Proceeds from the sales will be applied to outstanding loans, Bentley said. He has secured $8 million in financing from Textron Financial to keep the resort properties operating throughout the transition, he said.
The form of liquidation chosen by Leisure Industries is less harsh than liquidating under Chapter 7 bankruptcy, Bentley said.
“Chapter 7 has much more severe results,” he said. “This is a much more palatable way to accomplish the same ends.”
He is not forced to liquidate Leisure Industries’ assets at fire-sale prices, Bentley said. Interest in them reportedly is strong. The company’s assets are being offered either in aggregate or in smaller combinations. He expects to weigh several offers.
Leisure Industries’ primary assets are not the physical property at the resorts but the receivables due on timeshare purchases as well as the management contracts signed with homeowners associations to operate the resorts, Kevin Shields told Steamboat Today in July. He is the director of resort operations for Leisure Industries.
Warranty deeds filed by the Routt County Clerk’s Office this month suggest that Leisure Resorts recently has re-purchased a significant number of timeshare intervals from individual owners. However, Bentley said the company is not actively purchasing any real estate or timeshare intervals. Sources contacted by Steamboat Today said a likely explanation for the transactions is that they are the final result of foreclosures on timeshare properties.

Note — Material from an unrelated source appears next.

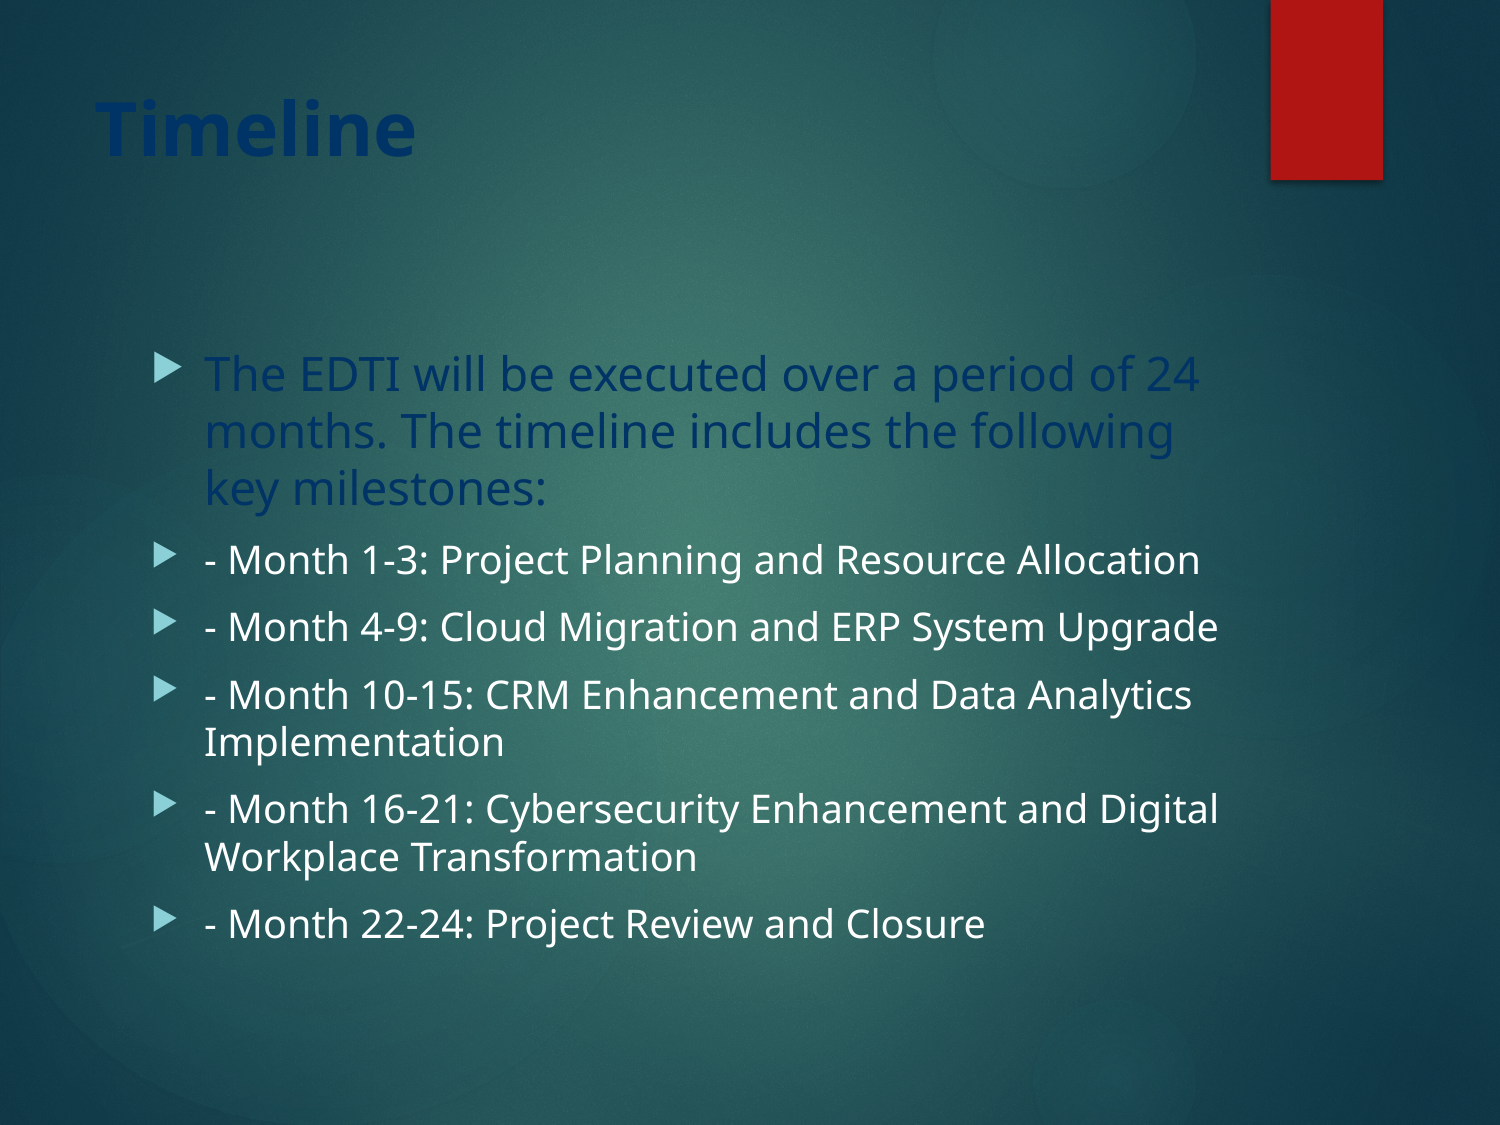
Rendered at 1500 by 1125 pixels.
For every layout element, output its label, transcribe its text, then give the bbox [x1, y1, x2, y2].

list The EDTI will be executed over a period of 24 months. The timeline includes the following key milestones: - Month 1-3: Project Planning and Resource Allocation - Month 4-9: Cloud Migration and ERP System Upgrade - Month 10-15: CRM Enhancement and Data Analytics Implementation - Month 16-21: Cybersecurity Enhancement and Digital Workplace Transformation - Month 22-24: Project Review and Closure [135, 336, 1237, 1025]
title Timeline [79, 74, 1237, 304]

As a consequence, a new deed must be filed for the real estate.
Foreclosures are a key element in Leisure Industries’ decision to declare bankruptcy.
Documents filed with the Securities and Exchange Commission by Mego Financial Corp., parent of Leisure Industries, reflect that lagging sales across its numerous subsidiaries and the number of customers abandoning their timeshare vacation contracts have sapped Leisure Industries’ ability to operate. Leisure Industries arranged financing for many of its timeshare purchasers and used its consumer contracts to underwrite lines of credit that were its source of operating funds.

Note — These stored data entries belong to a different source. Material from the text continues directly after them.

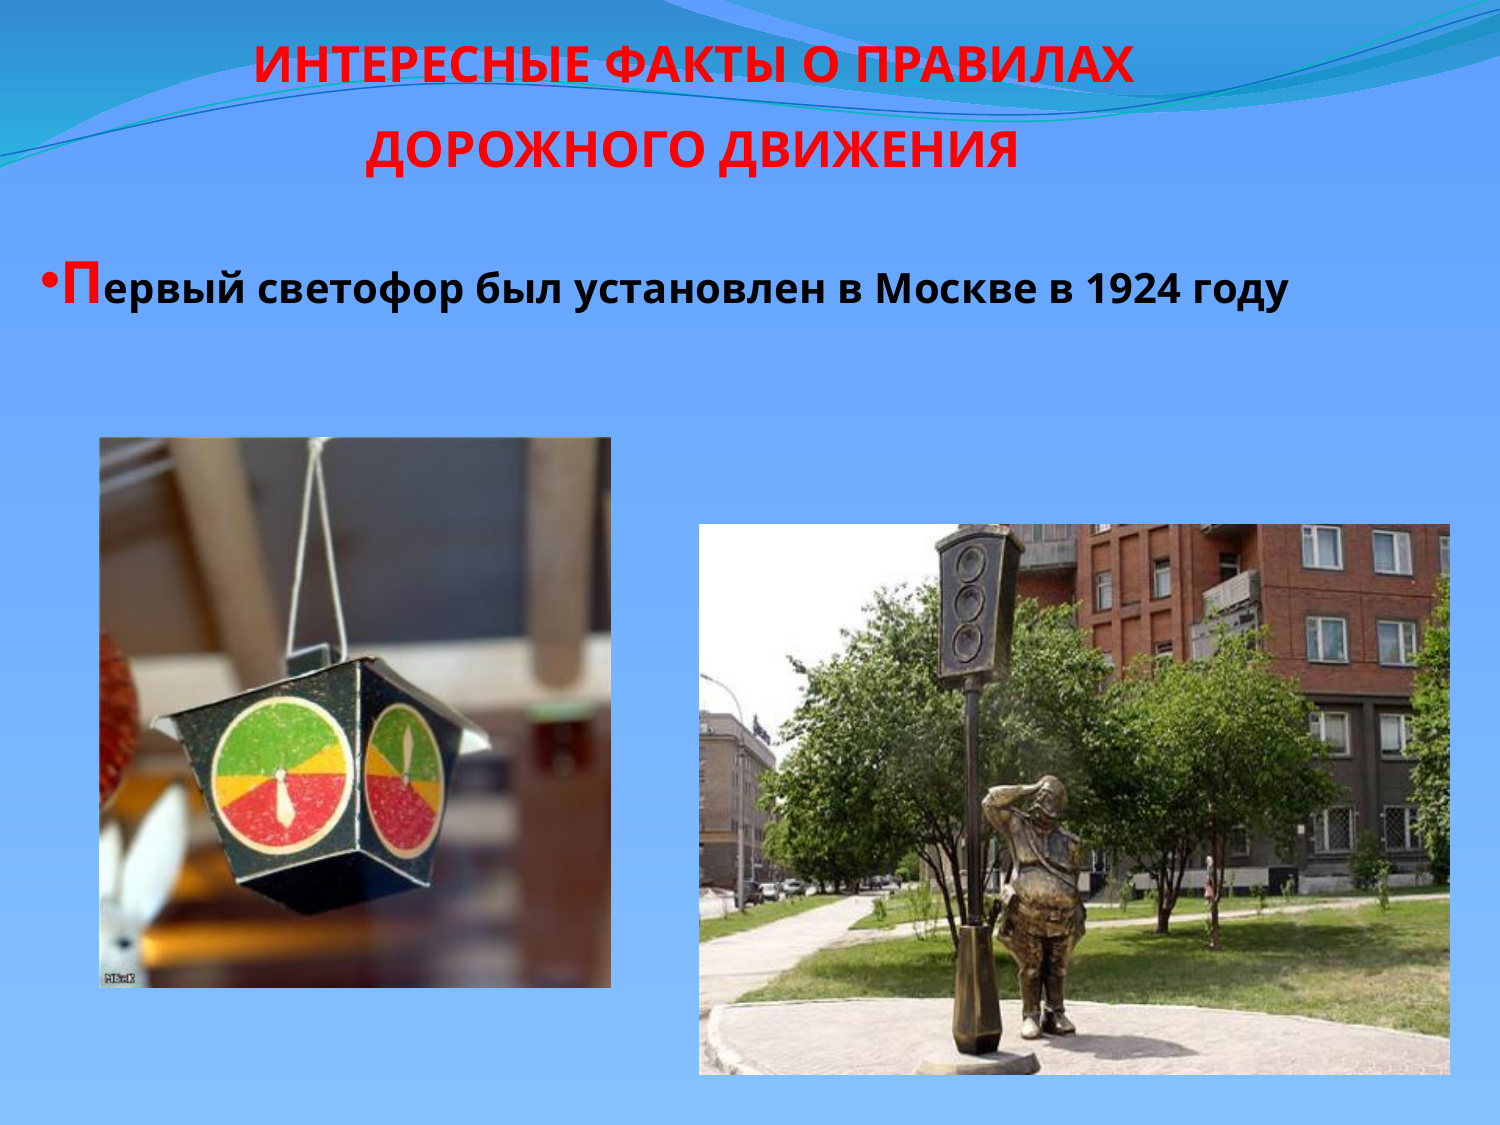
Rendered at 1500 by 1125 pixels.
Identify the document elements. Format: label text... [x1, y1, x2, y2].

picture [99, 437, 612, 988]
text_box ИНТЕРЕСНЫЕ ФАКТЫ О ПРАВИЛАХ ДОРОЖНОГО ДВИЖЕНИЯ [150, 24, 1238, 185]
picture [699, 524, 1451, 1076]
text_box Первый светофор был установлен в Москве в 1924 году [24, 237, 1425, 323]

“That’s what was killing us,” Shields said. “Our bad paper was close to $10 million. We were relying on the homeowners fund to operate and pay bills.”

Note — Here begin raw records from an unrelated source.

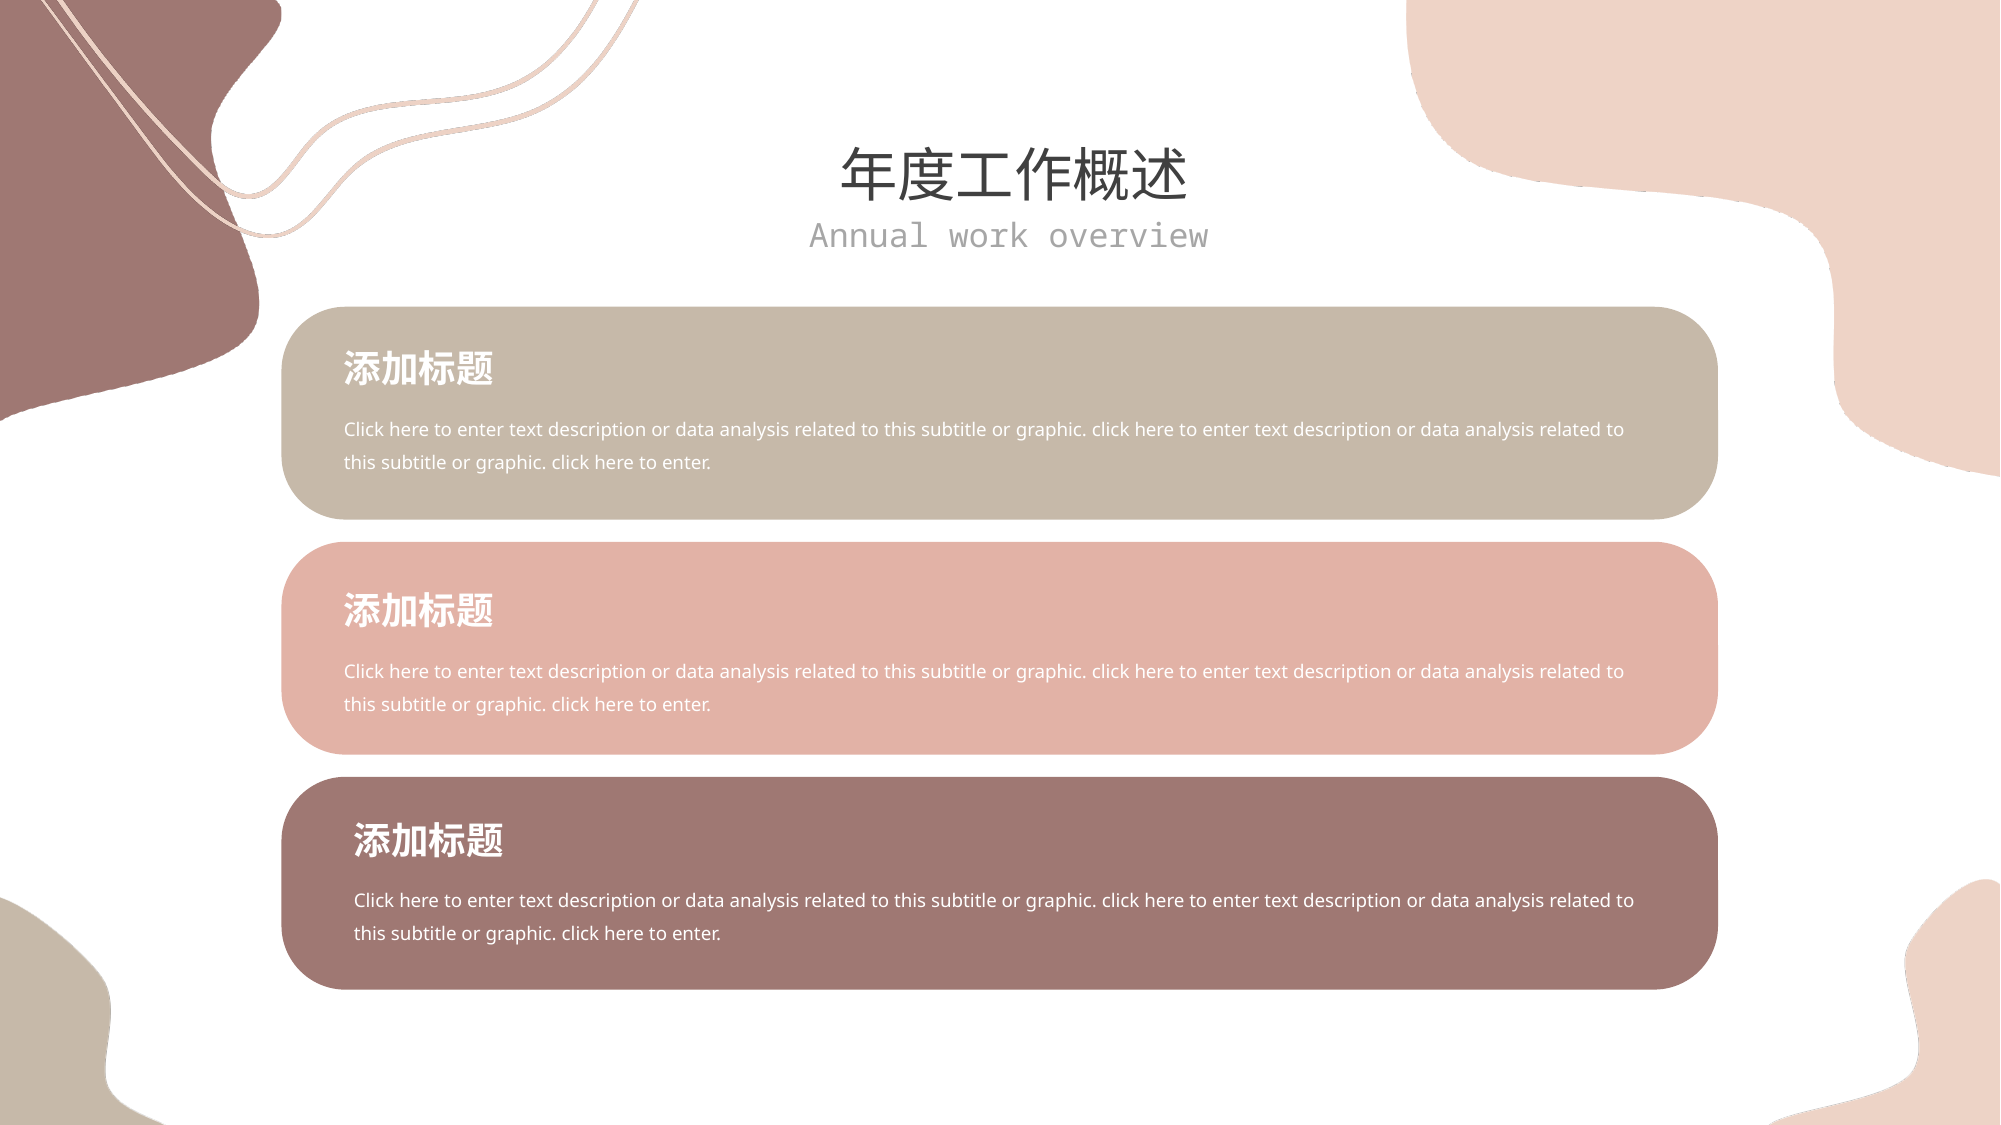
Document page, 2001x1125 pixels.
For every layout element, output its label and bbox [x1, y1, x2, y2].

text_box [329, 580, 1644, 721]
text_box [0, 0, 2000, 1125]
text_box [339, 809, 1654, 950]
text_box [733, 130, 1284, 263]
text_box [329, 337, 1644, 479]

The company has not filed a quarterly earnings report with the SEC in the past year. The last report in September 2002 show that the two properties in Steamboat accounted for more than 40 percent of the company’s 10,100 timeshare intervals. At Steamboat Hilltop, 1,305 of 2,856 intervals, or 45.7 percent, remained unsold. At Steamboat Suites, 814 of 3,060 intervals, or 26.6 percent, were unsold. Throughout the company, an average of 12 percent of all intervals were unsold at the time of the earnings report.
The sales offices in Steamboat were closed in July, when the company announced its bankruptcy.